Question

Given a function f(x) = 4x^3 + 3x^2 − 6x + 1 (a) Find the intervals on which f is increasing or decreasing. (b) Find the local maximum and minimum values of f. (c) Find the intervals of concavity and the inflection points.

Answer 1

Answer:

a) the intervals where f is increasing is $(-\infty,-1) \cup(\dfrac{1}{2},\infty)$

the intervals where f is decreasing is $(-1,\dfrac{1}{2})$

b) $f(-1) = 6$: local maximum

$f(\dfrac{1}{2}) = \dfrac{-3}{4}$: local minimum

c) The inflection point :  $x = 0.25$

the range of concavity is: $(-\infty,0.25)$

Step-by-step explanation:

This is a positive cubic function, (positive only means that the sign of the highest power term is +ve, nothing too fancy, its just to visualize the shape of the curve)

the positive sign tells you that this curve is coming from negative y to positive y when looking from left to right.

$f(x) = 4x^3 +3x^2 -6x +4$

we can find the intervals where it is increasing and decreasing by knowing where this function has its stationary points (or turning points), in other words where $f'(x) = 0$

$f(x) = 4x^3 +3x^2 -6x +4$

$f'(x) = 12x^2 +6x -6$

this is the function's first derivative. To find the stationary values, set $f'(x) = 0$

$0 = 12x^2 +6x -6$

now solve for x

$0 = (2x-1)(x+1)$

$x = 1/2,\,\, x=-1$

we can find the local minimum and maximum values of f by plugging in these value in the original function f(x):

$f(x) = 4x^3 +3x^2 -6x +4$

$f(-1) = 4(-1)^3 +3(-1)^2 -6(-1) +4 = 6$ local maximum

$f(\dfrac{1}{2}) = 4(\dfrac{1}{2})^3 +3(\dfrac{1}{2})^2 -6(\dfrac{1}{2}) +4 = \dfrac{-3}{4}$ local minimum

We also have enough information to show the intervals at which f(x) is increasing or decreasing

Since this is a positive cubic curve, the plot is coming up from negative infinity of the y-axis all the way upto x= -1, then turns back down until it reaches x=1/2, then finally turns up again to positive infinity of the y-axis.

so,

the intervals where f is increasing is $(-\infty,-1) \cup(\dfrac{1}{2},\infty)$

the intervals where f is decreasing is $(-1,\dfrac{1}{2})$

Concavity and Inflection Points

Now, we can go further in by differentiating our $f'(x)$  

$f'(x) = 12x^2 +6x -6$

$f''(x) = 24x +6$

we can put the values we obtained of x from $f'(x) = 0$ to find the curvature(or shape) of the curve at those points

$f''(-1) = -18$

this is a negative value, it shows that at this value of x, the curve looks like this: $\cap$ (this is known a concave shape)

$f''(\dfrac{1}{2}) = 18$

this this is a positive value, it shows that at this value of x, the curve looks like this: $\cup$ (this is knows as the convex shape)

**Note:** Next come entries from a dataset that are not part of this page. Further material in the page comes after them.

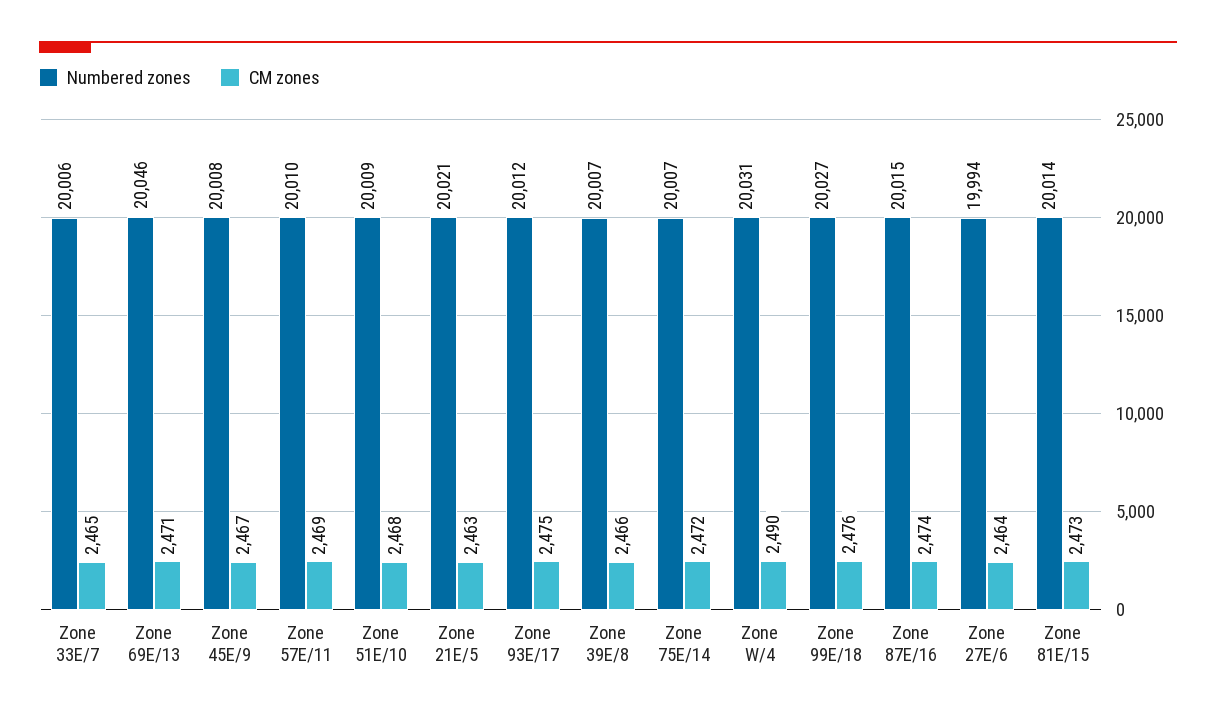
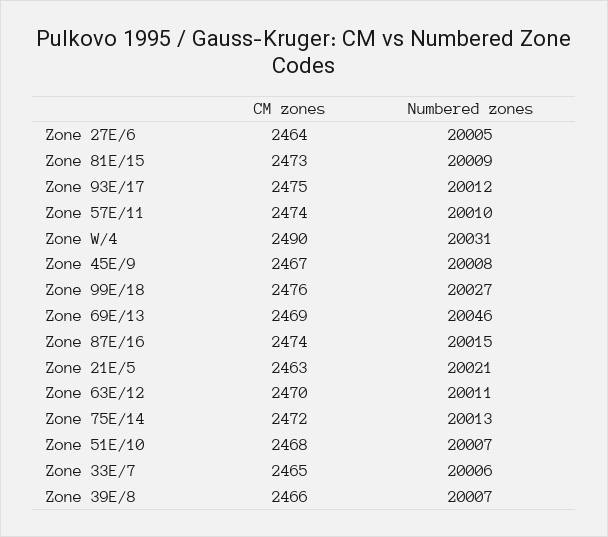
  {
    "Numbered zones": {
      "Zone 33E/7": 20006,
      "Zone 69E/13": 20046,
      "Zone 45E/9": 20008,
      "Zone 57E/11": 20010,
-     "Zone 51E/10": 20009,
+     "Zone 51E/10": 20007,
      "Zone 21E/5": 20021,
      "Zone 93E/17": 20012,
      "Zone 39E/8": 20007,
-     "Zone 75E/14": 20007,
+     "Zone 75E/14": 20013,
      "Zone W/4": 20031,
      "Zone 99E/18": 20027,
      "Zone 87E/16": 20015,
-     "Zone 27E/6": 19994,
+     "Zone 27E/6": 20005,
-     "Zone 81E/15": 20014
+     "Zone 81E/15": 20009,
+     "Zone 63E/12": 20011
    },
    "CM zones": {
      "Zone 33E/7": 2465,
-     "Zone 69E/13": 2471,
+     "Zone 69E/13": 2469,
      "Zone 45E/9": 2467,
-     "Zone 57E/11": 2469,
+     "Zone 57E/11": 2474,
      "Zone 51E/10": 2468,
      "Zone 21E/5": 2463,
      "Zone 93E/17": 2475,
      "Zone 39E/8": 2466,
      "Zone 75E/14": 2472,
      "Zone W/4": 2490,
      "Zone 99E/18": 2476,
      "Zone 87E/16": 2474,
      "Zone 27E/6": 2464,
-     "Zone 81E/15": 2473
+     "Zone 81E/15": 2473,
+     "Zone 63E/12": 2470
    }
  }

with this much information we have some idea about the concavity. (i.e, for what range of x does the curve maintain $\cap$ shape and for what range of x the curve maintains $\cup$ shape?)

we know that for the intervals $(-\infty,-1) \cup(\dfrac{1}{2},\infty)$ the curve is increasing, but the shape remains like $\cap$ even after this range.

So what we need is a point where the two shapes begin to change:

and that is the inflection point:

to put in terms of math: the inflection point is where: $f''(x) = 0$

$f''(x) = 24x +6$

$0 = 24x +6$

$x = -0.25$

this is the point where concave turns to convex.

the inflection point is:  $x = 0.25$

the range of concavity is: $(-\infty,0.25)$

for fun we can also find the range of convexity

the range of convexity is: $(0.25, \infty)$

hopefully, this was helpful and a fun read.